**PAGE EXCERPT**
BEGIN
Unplug WikiLeaks? Enact a Federal Shield Law Instead

How would a shield law -- a version of which has passed the House and awaits a vote by the full Senate -- put WikiLeaks out of business? The answer is that it would remove the need that WikiLeaks fills.
This post was published on the now-closed HuffPost Contributor platform. Contributors control their own work and posted freely to our site. If you need to flag this entry as abusive, send us an email.

The Obama administration has made no secret of its desire to unplug WikiLeaks, the whistleblower website infamous for data dumps of classified records. Of the few options available to the government, the best is one that probably hasn't been considered in this context: enacting a federal shield law.

How would a shield law -- a version of which has passed the House and awaits a vote by the full Senate -- put WikiLeaks out of business? The answer is that it would remove the need that WikiLeaks fills. If that were to happen, WikiLeaks would receive few, if any, sensitive documents leaked by sources inside US government agencies.

The purpose of a shield law is to enable journalists to protect the identity of their confidential sources -- which, under current law, they can't do. Although journalists, in dealings with a source, can promise confidentiality up to a point -- the point being when a federal judge orders a journalist to identify her source or go to jail -- the risk of disclosure deters sources in many cases.

Journalists have had their hands tied in this way since 2005, when the Supreme Court declined to review federal court rulings ordering reporters Judith Miller and Matthew Cooper (then of the New York Times and Time Magazine, respectively) to reveal their confidential sources for information about the outing of CIA operative Valerie Plame.
END
**QUESTIONS ON THE MATERIAL**
a) Do these statements agree with the shield-law article? (i) A version of the shield law has passed the House and awaits a full Senate vote. (ii) Under current law, journalists can protect the identity of their confidential sources. (iii) In 2005 the Supreme Court agreed to review the rulings against Judith Miller and Matthew Cooper. Answer yes or no for each, and quote the words of the article that decide it.
b) Write a continuation of the shield-law article, starting after its final sentence.

**SUPPLIED DATA**
BEGIN
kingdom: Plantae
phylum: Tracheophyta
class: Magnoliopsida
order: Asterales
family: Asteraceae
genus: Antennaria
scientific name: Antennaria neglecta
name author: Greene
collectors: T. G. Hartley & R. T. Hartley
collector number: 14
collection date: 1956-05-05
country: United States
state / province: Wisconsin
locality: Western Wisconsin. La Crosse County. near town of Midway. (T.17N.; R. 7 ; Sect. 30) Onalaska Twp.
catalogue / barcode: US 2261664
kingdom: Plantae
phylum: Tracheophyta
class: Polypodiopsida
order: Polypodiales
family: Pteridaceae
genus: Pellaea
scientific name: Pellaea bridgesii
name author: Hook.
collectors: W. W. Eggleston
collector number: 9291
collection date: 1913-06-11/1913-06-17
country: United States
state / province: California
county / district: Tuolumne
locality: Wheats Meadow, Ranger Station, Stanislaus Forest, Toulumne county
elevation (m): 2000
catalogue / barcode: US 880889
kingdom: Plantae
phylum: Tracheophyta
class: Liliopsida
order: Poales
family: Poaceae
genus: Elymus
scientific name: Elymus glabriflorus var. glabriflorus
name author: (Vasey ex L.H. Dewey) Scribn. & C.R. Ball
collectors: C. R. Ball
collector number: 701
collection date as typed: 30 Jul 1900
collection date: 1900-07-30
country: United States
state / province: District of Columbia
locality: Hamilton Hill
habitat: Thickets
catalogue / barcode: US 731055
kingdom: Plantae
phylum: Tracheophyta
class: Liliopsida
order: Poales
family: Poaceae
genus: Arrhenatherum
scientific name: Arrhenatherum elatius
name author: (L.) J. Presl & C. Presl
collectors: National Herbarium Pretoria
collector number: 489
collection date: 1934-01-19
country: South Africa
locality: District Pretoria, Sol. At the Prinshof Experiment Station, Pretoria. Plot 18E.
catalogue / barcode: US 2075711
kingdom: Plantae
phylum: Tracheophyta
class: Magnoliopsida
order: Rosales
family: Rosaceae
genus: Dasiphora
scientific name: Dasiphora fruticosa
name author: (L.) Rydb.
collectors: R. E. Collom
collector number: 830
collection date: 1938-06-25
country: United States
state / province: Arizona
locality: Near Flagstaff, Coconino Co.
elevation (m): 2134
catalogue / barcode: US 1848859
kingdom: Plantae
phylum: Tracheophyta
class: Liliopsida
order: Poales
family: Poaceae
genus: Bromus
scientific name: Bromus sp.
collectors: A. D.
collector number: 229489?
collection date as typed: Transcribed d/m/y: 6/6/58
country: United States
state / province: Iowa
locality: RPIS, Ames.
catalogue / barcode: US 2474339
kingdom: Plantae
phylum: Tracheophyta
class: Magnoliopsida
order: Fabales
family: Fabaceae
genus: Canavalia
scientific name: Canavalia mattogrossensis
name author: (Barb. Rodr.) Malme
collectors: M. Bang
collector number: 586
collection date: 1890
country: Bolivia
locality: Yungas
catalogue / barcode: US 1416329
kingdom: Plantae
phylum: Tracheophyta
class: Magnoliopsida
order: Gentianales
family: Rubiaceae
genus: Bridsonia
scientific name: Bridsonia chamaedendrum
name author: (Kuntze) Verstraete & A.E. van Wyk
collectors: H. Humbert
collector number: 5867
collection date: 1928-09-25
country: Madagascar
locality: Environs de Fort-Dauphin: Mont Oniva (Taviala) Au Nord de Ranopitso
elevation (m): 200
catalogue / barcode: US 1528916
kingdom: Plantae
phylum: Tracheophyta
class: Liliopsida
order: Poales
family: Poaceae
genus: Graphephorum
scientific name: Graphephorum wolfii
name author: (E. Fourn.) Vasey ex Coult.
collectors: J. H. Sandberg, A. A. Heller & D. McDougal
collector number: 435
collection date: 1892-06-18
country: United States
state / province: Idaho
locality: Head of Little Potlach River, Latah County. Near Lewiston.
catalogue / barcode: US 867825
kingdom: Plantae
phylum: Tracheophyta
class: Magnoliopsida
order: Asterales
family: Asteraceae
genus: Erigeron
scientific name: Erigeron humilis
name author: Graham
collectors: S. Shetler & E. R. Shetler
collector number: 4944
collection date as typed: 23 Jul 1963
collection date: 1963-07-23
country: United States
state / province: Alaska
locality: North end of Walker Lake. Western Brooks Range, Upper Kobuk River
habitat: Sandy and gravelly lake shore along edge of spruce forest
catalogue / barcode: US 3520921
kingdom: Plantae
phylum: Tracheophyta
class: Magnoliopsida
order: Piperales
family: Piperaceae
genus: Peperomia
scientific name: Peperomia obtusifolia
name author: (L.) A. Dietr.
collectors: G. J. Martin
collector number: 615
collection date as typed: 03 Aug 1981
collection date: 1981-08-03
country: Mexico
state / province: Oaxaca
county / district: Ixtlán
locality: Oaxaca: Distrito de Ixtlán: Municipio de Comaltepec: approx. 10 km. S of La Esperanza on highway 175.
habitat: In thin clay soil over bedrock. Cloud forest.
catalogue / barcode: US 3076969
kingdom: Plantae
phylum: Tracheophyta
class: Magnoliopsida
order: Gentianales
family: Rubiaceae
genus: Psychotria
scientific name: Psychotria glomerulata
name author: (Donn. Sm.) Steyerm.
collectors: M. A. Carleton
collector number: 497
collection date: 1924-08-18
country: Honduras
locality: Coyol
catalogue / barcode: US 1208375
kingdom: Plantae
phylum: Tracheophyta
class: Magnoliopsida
END
**ACTIVITY ANSWERS**
a)
(i) Yes: "a version of which has passed the House and awaits a vote by the full Senate"
(ii) No: "which, under current law, they can't do"
(iii) No: "the Supreme Court declined to review federal court rulings"

b)
The Supreme Court's inaction fundamentally altered the relationship between journalists and sources. Journalists could no longer credibly promise anonymity to a source. And whistle blowers came to realize that federal judges enforcing grand jury subpoenas could, and would, force journalists, despite their intentions to the contrary, to identify confidential sources.

WikiLeaks emerged as a technological solution to this crucial hole in the fabric of legal rules implementing the First Amendment's free press and free speech guarantees. WikiLeaks is designed to foil subpoenas or other assertions of judicial power. Because the website is not tied to any single real-world venue and apparently was built with layers of redundancy, court injunctions issued against WikiLeaks, whether directed to its service providers (ISPs), lawyers or other entities, are unlikely to disable it.

More important, WikiLeaks claims to use technology that erases the fingerprints of sources, rendering leaked documents untraceable. By contrast, the same documents leaked to the Washington Post, whether by means of email, "cloud"-based internet services or other electronic communications, would be vulnerable to interception and tracing. And if the documents, instead, were hand-delivered to the Post, its reporter could be subpoenaed and forced to testify.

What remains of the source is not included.